* [Exercise text]
>>>
CTS provided no timescale; few updates; and little information. And this is not uncommon. While all good advice is to react to a cyber-attack expeditiously, and the Information Commissioner’s Office (ICO) requires notification of any personal data breach within 72 hours, the information available to the victim of a cyber-attack is often limited.

And in the CTS case, the situation with regard to the information for law firms was even worse as it was not the legal company which was the target of the attack. This was a supply chain attack not targeting a specific law firm rather the service provider, CTS, which then impacted upon ‘downstream’ companies/organisations including at least one set of chambers.

So, if a set of chambers is not even the target of the attack, what can actually be done? Given the CTS incident occurred in the run-up to Christmas, good advice would be to listen to the words of Charles Dickens in A Christmas Carol:

‘I will live in the Past, the Present, and the Future. The Spirits of all Three shall strive within me. I will not shut out the lessons that they teach!’

Only by learning from the past and the present, and then considering the future, will the impact of these attacks be mitigated.

The past

I hate to say ‘I told you so’ but Counsel magazine has been predicting the rise of supply chain cyber-attacks since April 2022 (‘Cyber protect for 2022’), and the guidance Counsel provided to combat these types of attacks still applies (‘Avoid supply chain cyber-attack’):

  1. Complete the Questionnaire.
  2. Make training available for everyone.
  3. Identify internal weaknesses.
  4. Identify weak suppliers.
  5. Report any breach.

Since 2022, in addition to CTS’s cyber incident’, there have been attacks on Allen & Overy, Kirkland & Ellis, K&L Gates, Proskauer Rose, Ward Hadaway, Ince, and barristers’ chambers, 4 New Square. Yet there can still be a reluctance from some to access the guidance available, like the Questionnaire, or to complete IT training.

The past shows that even the most well-resourced organisations can be the victim of a cyber-attack. But that is more reason, rather than an excuse, to do everything possible to avoid ‘cyber weakness’. Members of chambers should use strong passwords; enable multi-factorial authentication; encrypt devices; avoid public WiFi; and back-up data. Some of these small steps may slow, inhibit or prevent cyber-attack, while others, like backing-up data, may be vital after an attack. The ability to restore from back-ups can entirely negate ransomware. But prevention remains better than cure, and individuals should try to ensure they are not the weak link in the supply chain.

The present

Most are aware that there is a regulatory landscape surrounding cyber-attack and the potential loss of personal data. However, the present scope of the scenery and the vastness of the landscape may only become clear when there is actual or potential harm. The ICO requires notification of any personal data breach within 72 hours. And if the breach causes a significant risk of harm, then the individuals’ who are the subject of the data breach will need to be notified. The ICO requirement applies to every data controller; however, there are likely to be several other organisations which will need to be notified if Chambers is subject to a data breach.

For chambers undertaking work for the Legal Aid Agency (LAA) the LAA Civil Contract Standard Terms state, at 16.11: ‘If at any time you suspect or have reason to believe that LAA Data or Shared Data has or may become corrupted, lost or sufficiently degraded in any way for any reason, then you will notify us immediately and inform us of the remedial action that you propose to take.’ The same provision appears, again at 16.11, in the 2022 Standard Crime Contract. Chambers working in the criminal courts, or undertaking work on behalf of the Attorney General, will also need to notify CJSM (Criminal Justice System eMail).
<<<
* [Data provided]
>>>
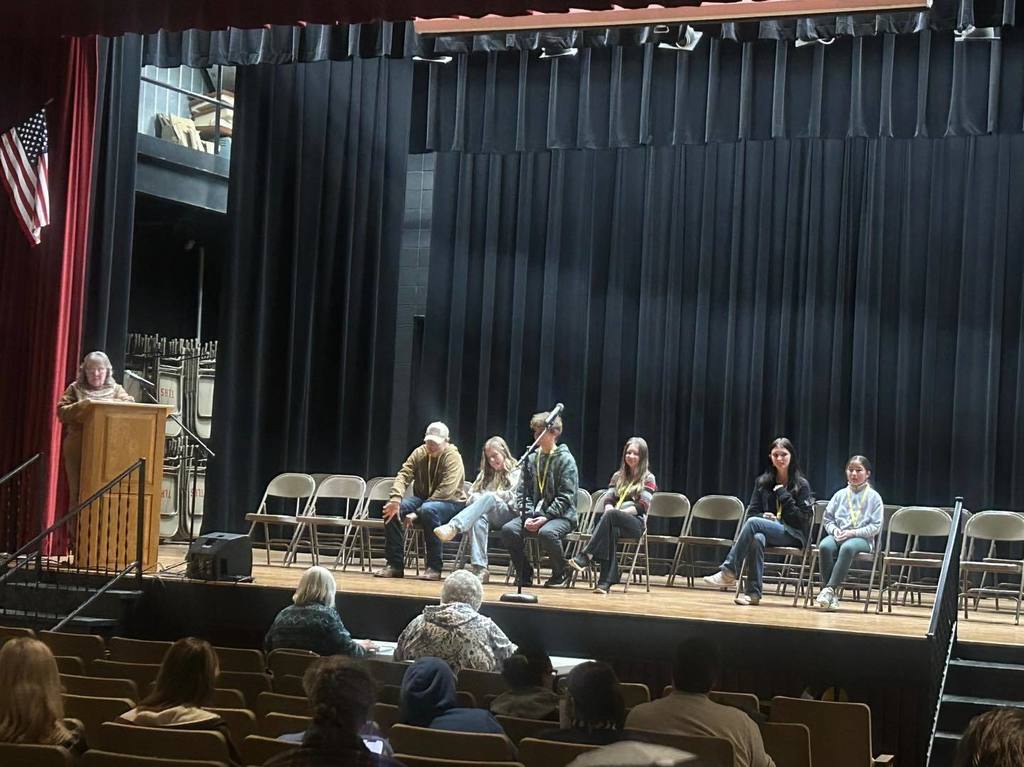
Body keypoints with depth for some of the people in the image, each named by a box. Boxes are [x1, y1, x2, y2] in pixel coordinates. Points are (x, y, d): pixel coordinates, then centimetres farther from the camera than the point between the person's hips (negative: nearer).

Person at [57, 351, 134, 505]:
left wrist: (112, 403, -17)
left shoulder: (116, 390, 15)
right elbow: (61, 412, -1)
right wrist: (81, 406, -16)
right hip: (78, 450, 0)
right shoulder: (75, 389, 11)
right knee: (77, 492, 0)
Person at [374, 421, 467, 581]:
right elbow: (404, 474, -6)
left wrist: (417, 514, -27)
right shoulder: (420, 453, 2)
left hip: (450, 502, -6)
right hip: (422, 499, 6)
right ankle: (395, 564, -13)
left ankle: (434, 567, -31)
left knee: (428, 510, -40)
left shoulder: (453, 458, -16)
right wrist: (396, 499, -28)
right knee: (392, 510, -21)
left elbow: (445, 492, -24)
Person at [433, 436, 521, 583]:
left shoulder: (516, 473, 17)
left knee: (488, 498, -36)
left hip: (509, 514, -3)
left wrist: (490, 496, 0)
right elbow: (472, 495, 23)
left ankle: (454, 527, -58)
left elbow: (514, 498, 1)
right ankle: (479, 568, -51)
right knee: (479, 520, -36)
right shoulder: (485, 474, 34)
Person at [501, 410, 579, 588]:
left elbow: (566, 497, -10)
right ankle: (524, 573, -3)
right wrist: (528, 516, -7)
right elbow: (526, 492, 11)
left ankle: (560, 573, -10)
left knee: (546, 532, -38)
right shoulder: (532, 459, 14)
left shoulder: (565, 459, -3)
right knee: (508, 530, -22)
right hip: (536, 513, 5)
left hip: (562, 515, -5)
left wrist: (546, 517, -20)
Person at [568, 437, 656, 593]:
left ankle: (584, 557, -47)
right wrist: (611, 510, -13)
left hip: (636, 523, -3)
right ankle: (606, 581, -48)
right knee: (611, 531, -37)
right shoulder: (618, 476, 24)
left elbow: (642, 506, -5)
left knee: (610, 515, -37)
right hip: (615, 522, 3)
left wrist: (617, 512, -16)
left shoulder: (648, 479, 8)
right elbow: (608, 500, 13)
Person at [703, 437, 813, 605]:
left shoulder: (801, 484, 0)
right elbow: (751, 512, 12)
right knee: (757, 538, -36)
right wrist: (764, 516, -11)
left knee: (753, 523, -31)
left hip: (794, 535, -3)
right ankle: (753, 593, -38)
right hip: (766, 529, 3)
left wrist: (783, 495, -12)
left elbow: (802, 519, -6)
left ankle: (729, 572, -31)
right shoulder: (763, 482, 11)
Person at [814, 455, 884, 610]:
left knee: (847, 547, -39)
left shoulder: (873, 497, 6)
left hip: (862, 538, -3)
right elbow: (827, 519, 17)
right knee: (824, 546, -33)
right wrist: (834, 529, -5)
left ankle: (830, 589, -41)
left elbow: (875, 526, -1)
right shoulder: (840, 494, 15)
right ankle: (832, 596, -32)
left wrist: (853, 532, -12)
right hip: (838, 535, 3)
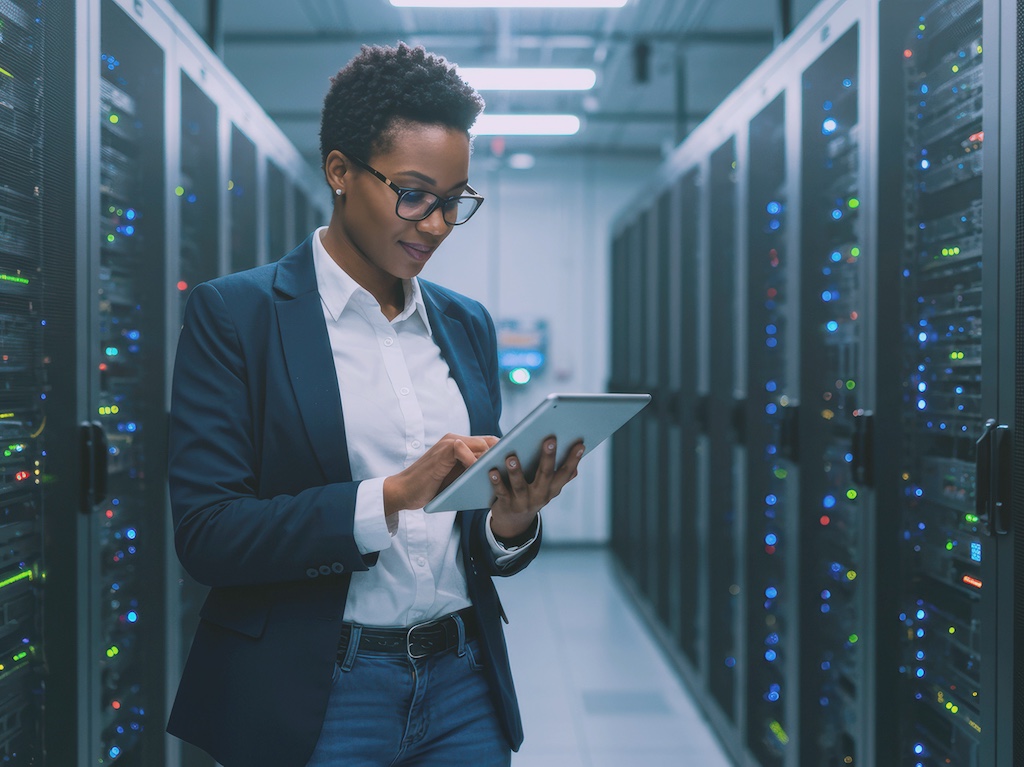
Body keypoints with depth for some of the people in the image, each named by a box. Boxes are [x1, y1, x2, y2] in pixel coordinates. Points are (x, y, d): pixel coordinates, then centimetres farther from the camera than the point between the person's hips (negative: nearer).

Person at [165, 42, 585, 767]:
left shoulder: (466, 324, 9)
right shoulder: (234, 314, -7)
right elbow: (206, 534, -14)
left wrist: (510, 523, -10)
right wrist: (392, 496, -24)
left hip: (462, 684, 5)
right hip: (315, 703, -4)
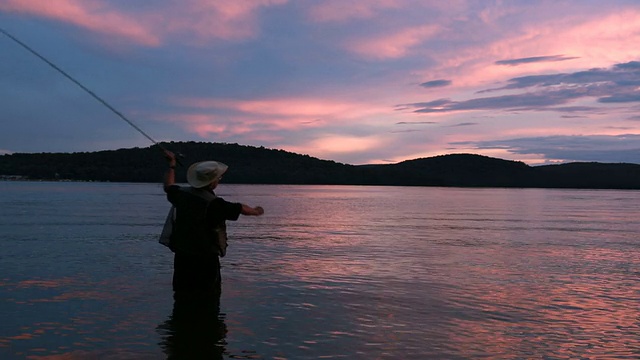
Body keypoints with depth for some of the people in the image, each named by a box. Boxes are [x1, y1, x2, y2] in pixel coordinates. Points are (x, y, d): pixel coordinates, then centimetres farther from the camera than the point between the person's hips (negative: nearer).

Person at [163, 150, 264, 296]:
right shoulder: (213, 203, -18)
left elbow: (168, 187, 23)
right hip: (205, 259, -7)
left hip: (181, 256, 7)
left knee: (182, 294, 13)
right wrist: (255, 211, 14)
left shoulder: (182, 194, 1)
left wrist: (172, 165, 35)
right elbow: (241, 209, -6)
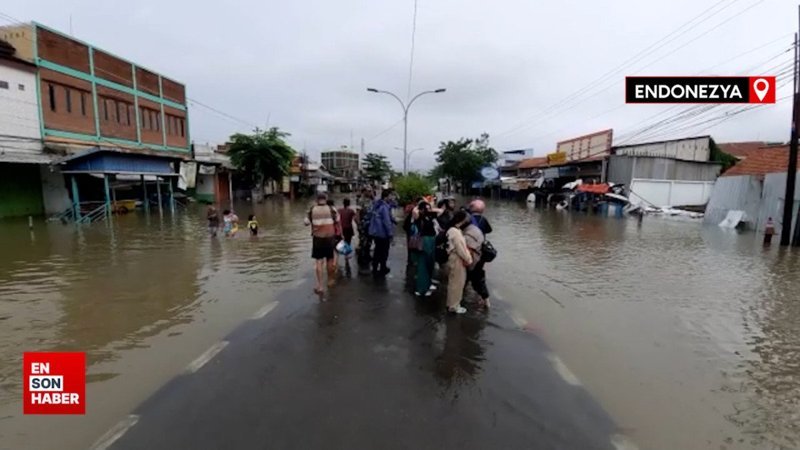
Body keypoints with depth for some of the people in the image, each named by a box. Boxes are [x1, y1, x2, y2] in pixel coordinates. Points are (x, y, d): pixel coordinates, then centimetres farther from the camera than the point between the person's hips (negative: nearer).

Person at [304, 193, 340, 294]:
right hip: (330, 238, 0)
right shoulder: (330, 209, -6)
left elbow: (306, 222, 1)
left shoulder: (312, 210, -4)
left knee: (318, 261, 4)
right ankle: (330, 280, 31)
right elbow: (337, 220, -2)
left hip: (317, 239, 0)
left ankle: (319, 285, -2)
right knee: (330, 260, 16)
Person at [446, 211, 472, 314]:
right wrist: (469, 260, -10)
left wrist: (467, 258, 12)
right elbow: (460, 249, -22)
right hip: (457, 260, -10)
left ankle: (452, 304, 31)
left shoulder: (453, 230, 9)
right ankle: (454, 306, 14)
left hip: (455, 259, 10)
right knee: (457, 284, 2)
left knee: (454, 283, 19)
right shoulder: (456, 232, -23)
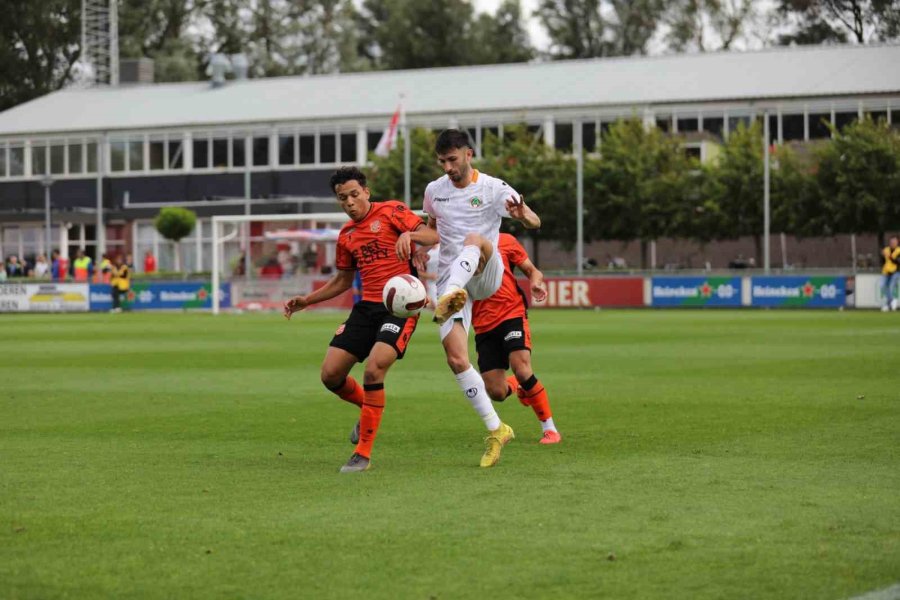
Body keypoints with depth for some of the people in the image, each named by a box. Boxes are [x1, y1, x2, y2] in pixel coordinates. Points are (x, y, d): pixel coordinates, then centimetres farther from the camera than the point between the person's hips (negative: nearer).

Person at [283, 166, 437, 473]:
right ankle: (369, 409, 32)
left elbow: (432, 236, -13)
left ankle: (363, 453, -11)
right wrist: (307, 300, 21)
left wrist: (408, 235, -33)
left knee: (373, 369, -23)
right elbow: (343, 280, 28)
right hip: (367, 307, 7)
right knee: (330, 374, -1)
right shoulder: (347, 235, 16)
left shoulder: (391, 211, -3)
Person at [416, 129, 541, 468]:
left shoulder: (493, 189, -3)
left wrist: (523, 216, -33)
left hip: (486, 276, -4)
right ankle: (495, 430, -1)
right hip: (450, 281, 4)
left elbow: (535, 224, -10)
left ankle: (447, 302, -64)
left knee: (475, 239, -37)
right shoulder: (434, 191, 11)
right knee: (456, 359, -12)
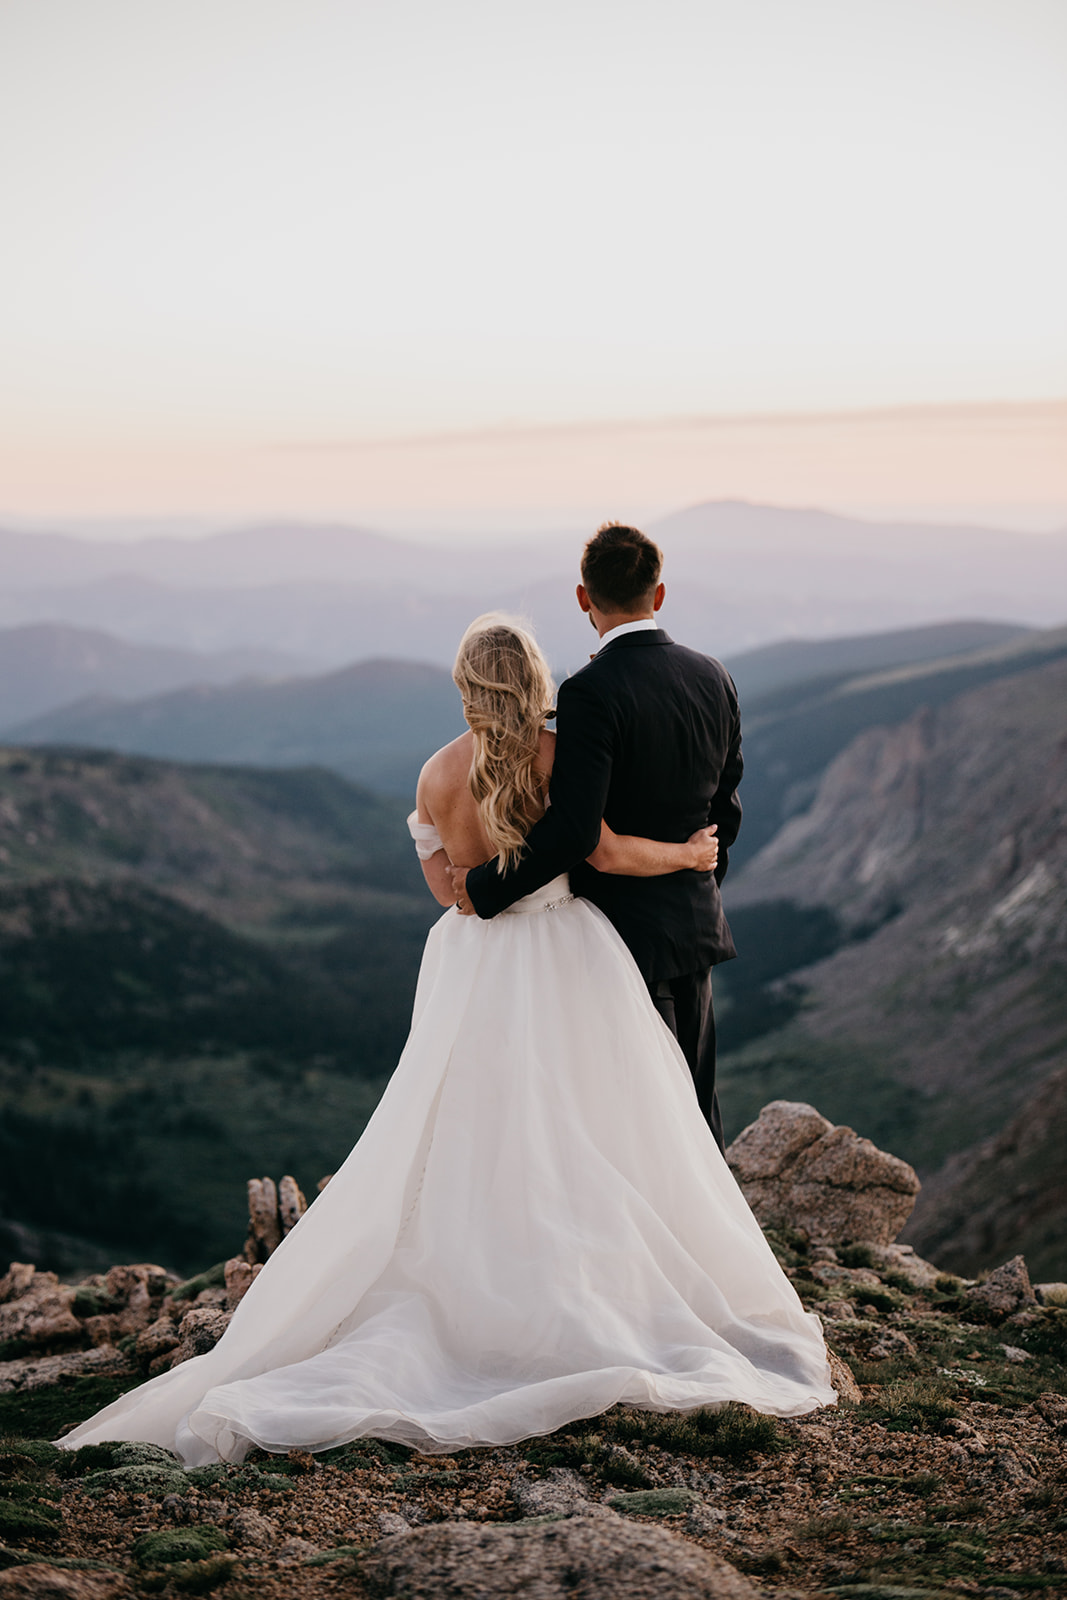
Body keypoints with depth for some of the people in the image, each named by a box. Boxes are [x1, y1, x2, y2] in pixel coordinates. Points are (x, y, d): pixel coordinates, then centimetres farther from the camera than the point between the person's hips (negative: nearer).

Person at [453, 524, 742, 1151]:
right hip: (695, 921, 7)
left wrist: (487, 888, -14)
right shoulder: (713, 677, 2)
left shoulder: (591, 691, -20)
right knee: (696, 1094, 19)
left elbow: (574, 829, -26)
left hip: (627, 932, -7)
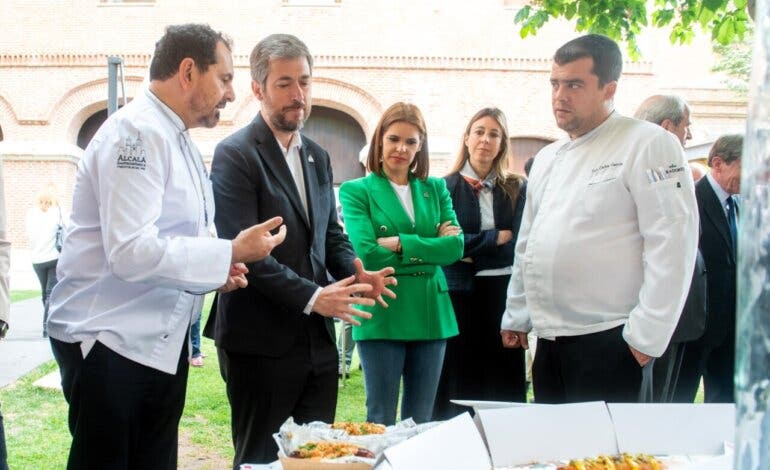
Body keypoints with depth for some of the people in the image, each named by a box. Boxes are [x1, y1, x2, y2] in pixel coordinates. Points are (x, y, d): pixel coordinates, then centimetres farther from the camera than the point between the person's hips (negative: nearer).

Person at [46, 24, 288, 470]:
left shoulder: (179, 139, 13)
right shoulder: (136, 131, -17)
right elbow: (131, 251, -26)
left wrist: (217, 268, 3)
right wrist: (229, 254, -21)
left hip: (163, 340, 9)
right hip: (109, 341, -9)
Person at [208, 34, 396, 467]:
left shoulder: (318, 156, 14)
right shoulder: (236, 155, -10)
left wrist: (356, 273, -4)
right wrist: (312, 296, -22)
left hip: (318, 340, 7)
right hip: (261, 343, -7)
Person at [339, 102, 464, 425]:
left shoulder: (436, 189, 13)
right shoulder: (356, 191, 1)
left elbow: (455, 246, -2)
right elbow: (366, 254, -12)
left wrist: (401, 244, -12)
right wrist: (428, 251, -8)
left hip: (431, 314, 4)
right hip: (382, 317, -4)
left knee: (421, 422, 11)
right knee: (380, 422, 3)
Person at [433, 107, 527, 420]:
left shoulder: (516, 189, 7)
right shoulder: (446, 187, 3)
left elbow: (517, 247, -1)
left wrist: (470, 249, -9)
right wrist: (495, 238, -8)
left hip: (502, 293, 2)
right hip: (459, 292, -1)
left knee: (503, 381, 3)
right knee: (459, 381, 2)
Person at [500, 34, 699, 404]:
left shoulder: (647, 144, -7)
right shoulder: (547, 159, 16)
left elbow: (673, 242, -13)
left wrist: (647, 334, -16)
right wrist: (515, 316, 21)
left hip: (608, 341, -7)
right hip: (549, 341, 7)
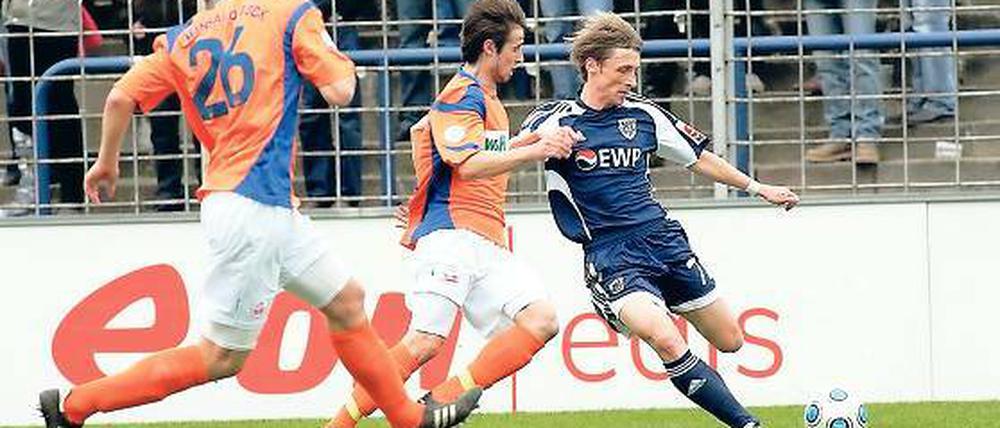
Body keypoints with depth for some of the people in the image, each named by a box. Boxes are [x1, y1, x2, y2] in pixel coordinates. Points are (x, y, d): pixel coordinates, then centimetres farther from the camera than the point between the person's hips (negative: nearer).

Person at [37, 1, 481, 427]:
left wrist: (106, 163, 19)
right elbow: (340, 91, -9)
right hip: (253, 205, -8)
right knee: (222, 357, -3)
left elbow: (120, 98, 4)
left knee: (346, 301, 19)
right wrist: (339, 61, 13)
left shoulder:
<<<
* [Work order 1]
Answer these questions from the passage on supply chain cyber-attacks:
(a) Within how many hours does the ICO require notification of a personal data breach?
(b) Since what month and year has Counsel magazine been predicting the rise of supply chain cyber-attacks?
(c) At what clause number does the notification provision appear in both the LAA Civil Contract Standard Terms and the 2022 Standard Crime Contract?
* [Work order 2] Print word for word the part of the passage on supply chain cyber-attacks starting with "2. Make training" and going on through "complete IT training.".

* [Task solution 1]
(a) Within 72 hours.
(b) Since April 2022.
(c) At 16.11.

* [Task solution 2]
2. Make training available for everyone.
  3. Identify internal weaknesses.
  4. Identify weak suppliers.
  5. Report any breach.

Since 2022, in addition to CTS’s cyber incident’, there have been attacks on Allen & Overy, Kirkland & Ellis, K&L Gates, Proskauer Rose, Ward Hadaway, Ince, and barristers’ chambers, 4 New Square. Yet there can still be a reluctance from some to access the guidance available, like the Questionnaire, or to complete IT training.